Timeline: Our social worker said the report generally takes her 3-4 weeks. Once this is complete and our home study is approved, we are ready to become “active” and enter the waiting pool!
***Enter the Waiting Pool – Wait to be Matched/Chosen
Once your home study is approved, you must pay the Waiting Pool fee in order to become “active.” Once we pay this fee (it’s the largest one out of the process), we will enter the waiting pool and our profile will be available for expectant mothers to view. From there, an expectant mother can ask to meet us and if she likes us, she can choose us! If we agree to proceed, we are then considered “matched”! It’s very possible that your book is viewed many times, you even meet with the expectant family, and you are not selected. This may happen repeatedly. It’s also very possible that this only happens a few times and you are chosen right away! We hope for the latter. 😉 Another scenario is when an expectant mother is at the hospital (never having worked with an agency) and chooses adoption then and there. The hospital then contacts an agency. If it’s our agency, our agency will provide the expectant mother with a few profile books of families that seem like a good match. She will then pick and the agency will contact a family and let them know they have a baby! There’s also the situation when the expectant mother decides to parent the child once the child is born (or before then), which is very much her right. This is her child. In these moments where she changes her mind, couples are often left heartbroken as they’ve become very vested and attached. It’s an extremely emotional process. The wait for “the call” can be torture in itself. So as you can see, anything can happen once you enter the waiting pool and you have to prepared for that. Some wait weeks, some wait months, some wait a year or more. Adoption is one crazy, amazing adventure!

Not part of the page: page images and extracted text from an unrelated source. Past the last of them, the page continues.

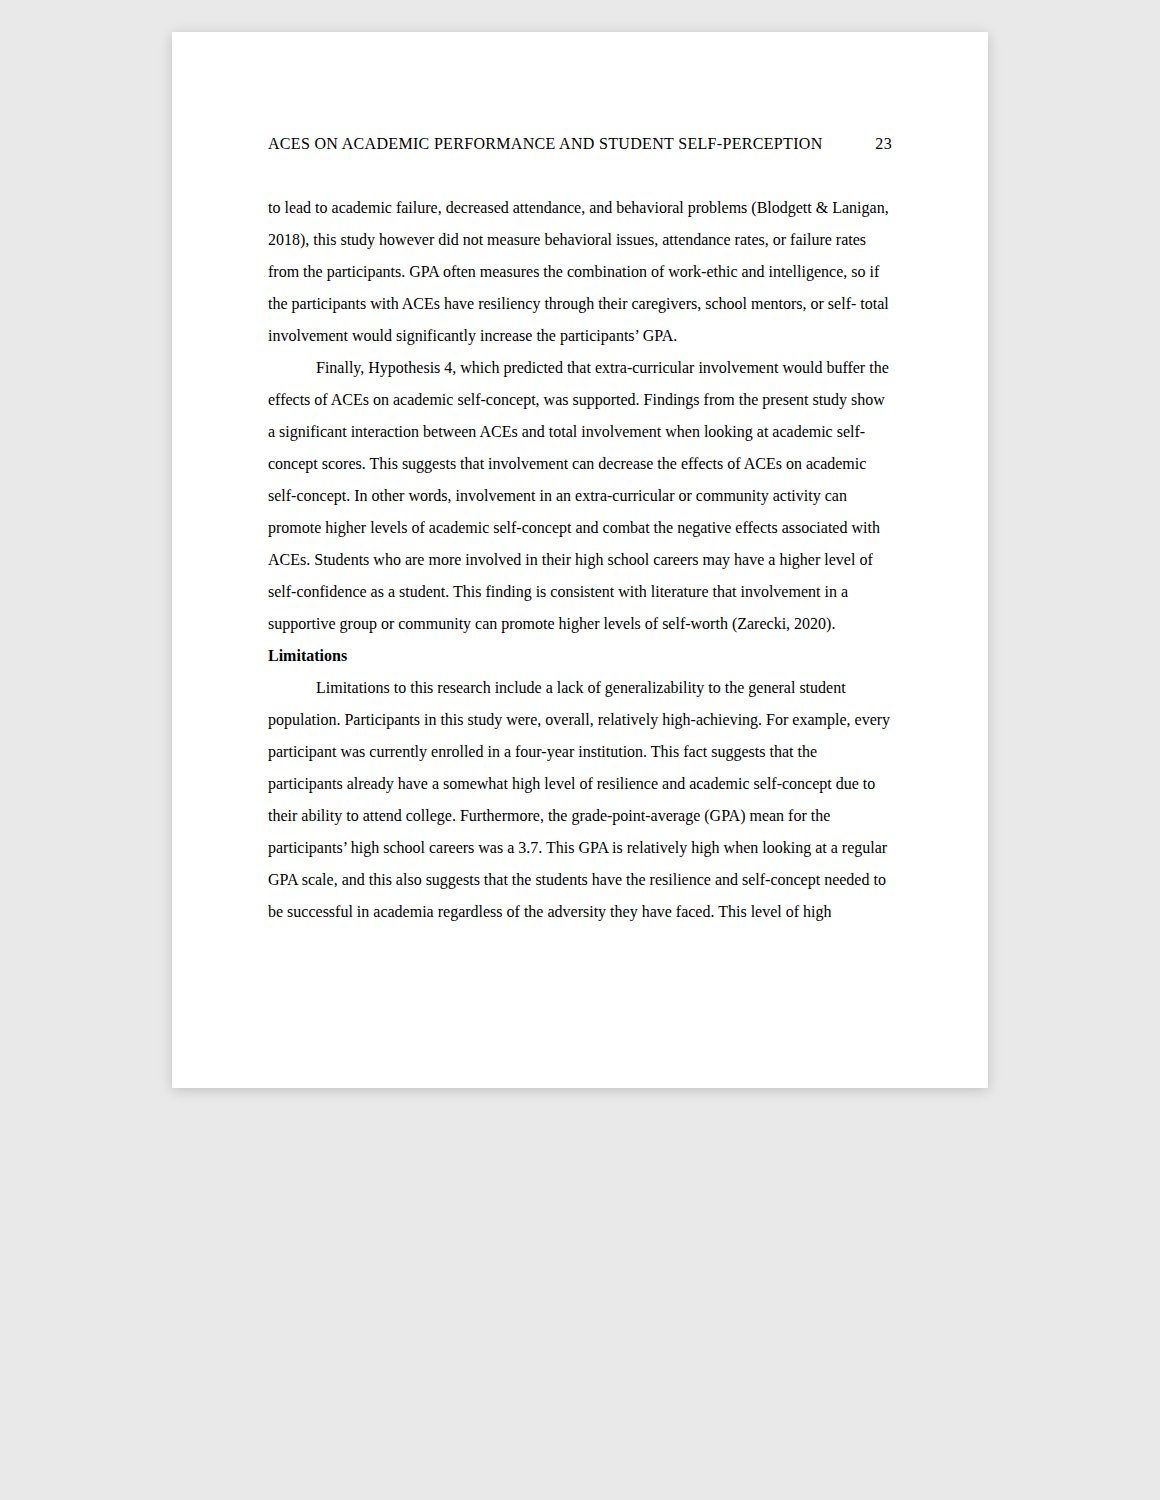ACES ON ACADEMIC PERFORMANCE AND STUDENT SELF-PERCEPTION 23
to lead to academic failure, decreased attendance, and behavioral problems (Blodgett & Lanigan, 2018), this study however did not measure behavioral issues, attendance rates, or failure rates from the participants. GPA often measures the combination of work-ethic and intelligence, so if the participants with ACEs have resiliency through their caregivers, school mentors, or self- total involvement would significantly increase the participants’ GPA.
Finally, Hypothesis 4, which predicted that extra-curricular involvement would buffer the effects of ACEs on academic self-concept, was supported. Findings from the present study show a significant interaction between ACEs and total involvement when looking at academic self-concept scores. This suggests that involvement can decrease the effects of ACEs on academic self-concept. In other words, involvement in an extra-curricular or community activity can promote higher levels of academic self-concept and combat the negative effects associated with ACEs. Students who are more involved in their high school careers may have a higher level of self-confidence as a student. This finding is consistent with literature that involvement in a supportive group or community can promote higher levels of self-worth (Zarecki, 2020).
Limitations
Limitations to this research include a lack of generalizability to the general student population. Participants in this study were, overall, relatively high-achieving. For example, every participant was currently enrolled in a four-year institution. This fact suggests that the participants already have a somewhat high level of resilience and academic self-concept due to their ability to attend college. Furthermore, the grade-point-average (GPA) mean for the participants’ high school careers was a 3.7. This GPA is relatively high when looking at a regular GPA scale, and this also suggests that the students have the resilience and self-concept needed to be successful in academia regardless of the adversity they have faced. This level of high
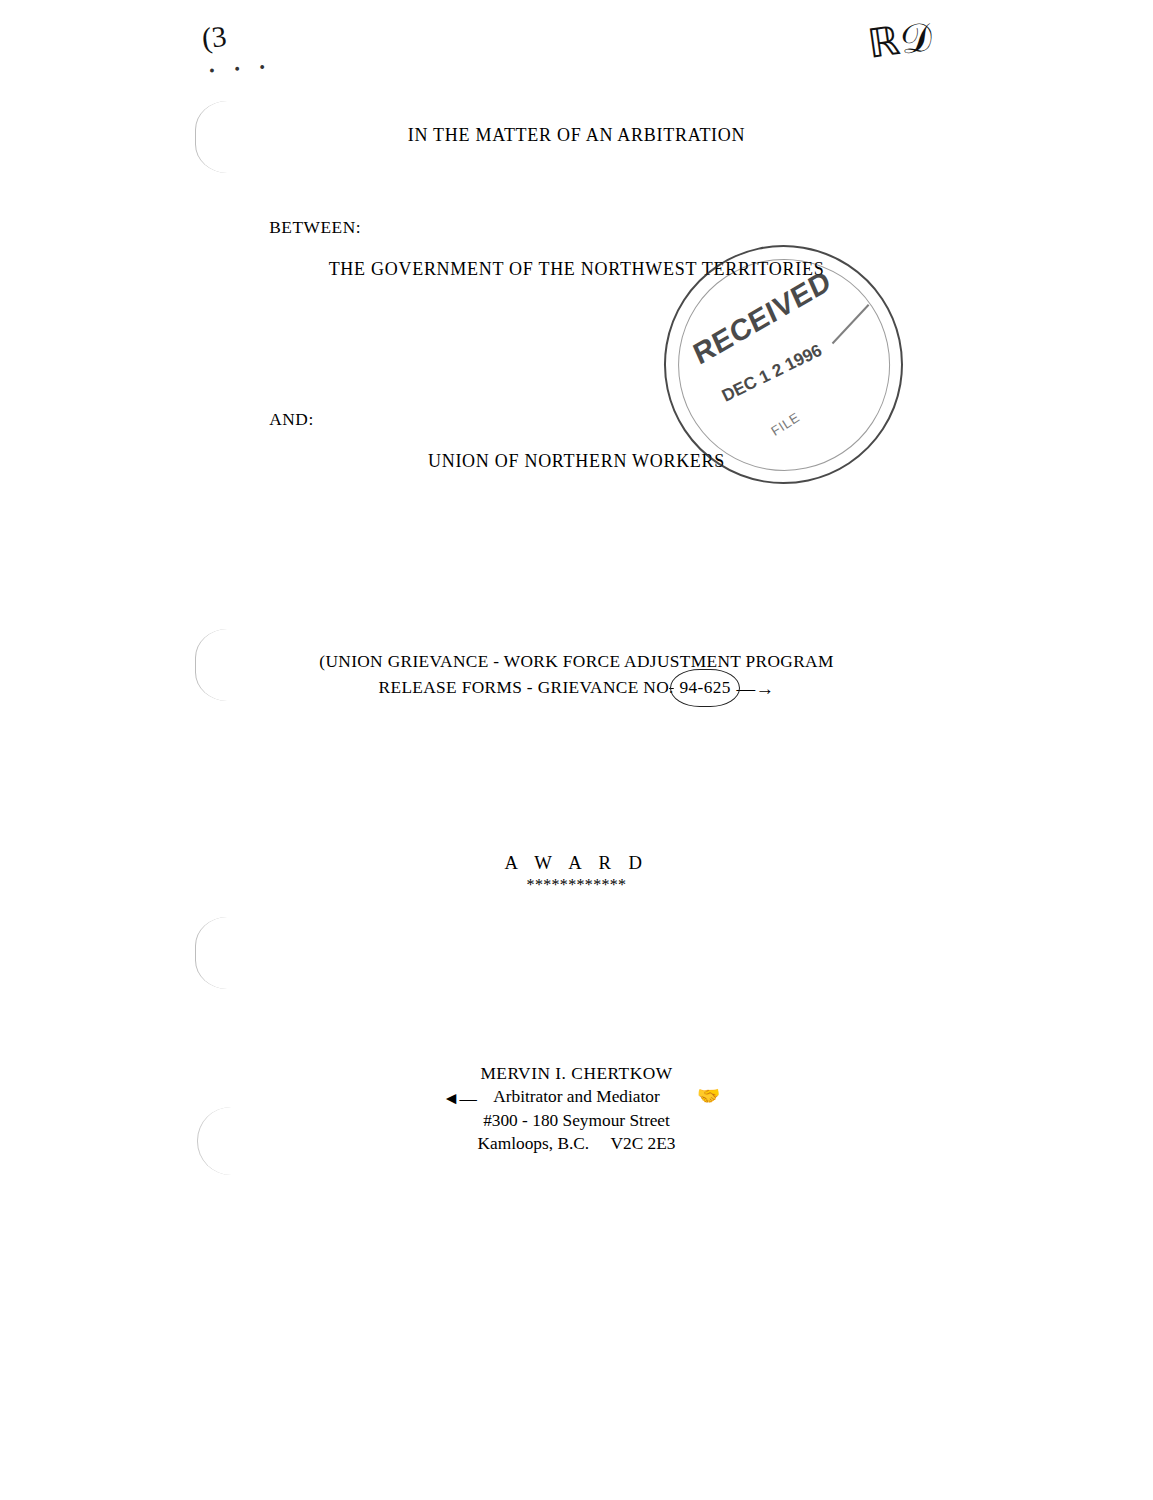ℝ𝒟
(3
• • •
IN THE MATTER OF AN ARBITRATION
BETWEEN:
THE GOVERNMENT OF THE NORTHWEST TERRITORIES
AND:
UNION OF NORTHERN WORKERS
RECEIVED
DEC 1 2 1996
FILE
(UNION GRIEVANCE - WORK FORCE ADJUSTMENT PROGRAM
RELEASE FORMS - GRIEVANCE NO. 94-625—→
A W A R D
************
MERVIN I. CHERTKOW
◄— Arbitrator and Mediator 🤝
#300 - 180 Seymour Street
Kamloops, B.C. V2C 2E3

Fees: The Waiting Pool fee ($$$$$) is due before you can become active and enter the pool.
(This is the point we’re currently at! We met our Stage 1 fundraising goal on 5-6-16 and became an official, active waiting family on 5-9-16. Thank you for all your generosity and support! And now we wait…)
***You’re Chosen aka Matched!
7-19-16: WE’VE BEEN MATCHED! Baby girl is due late September 2016. We can’t wait to meet our little Hazel! Read more here: Match Blog Post
10-3-16: BABY HAZEL HAS BEEN PLACED WITH US AND SHE IS OUR DAUGHTER! Read more here: Hazel is Here!
Fees: The Placement fee (2nd largest fee) is due when you are placed with your child.
More to come…
More to come…
Fees: There is a fee and it is to be paid at the same time as the Placement fee.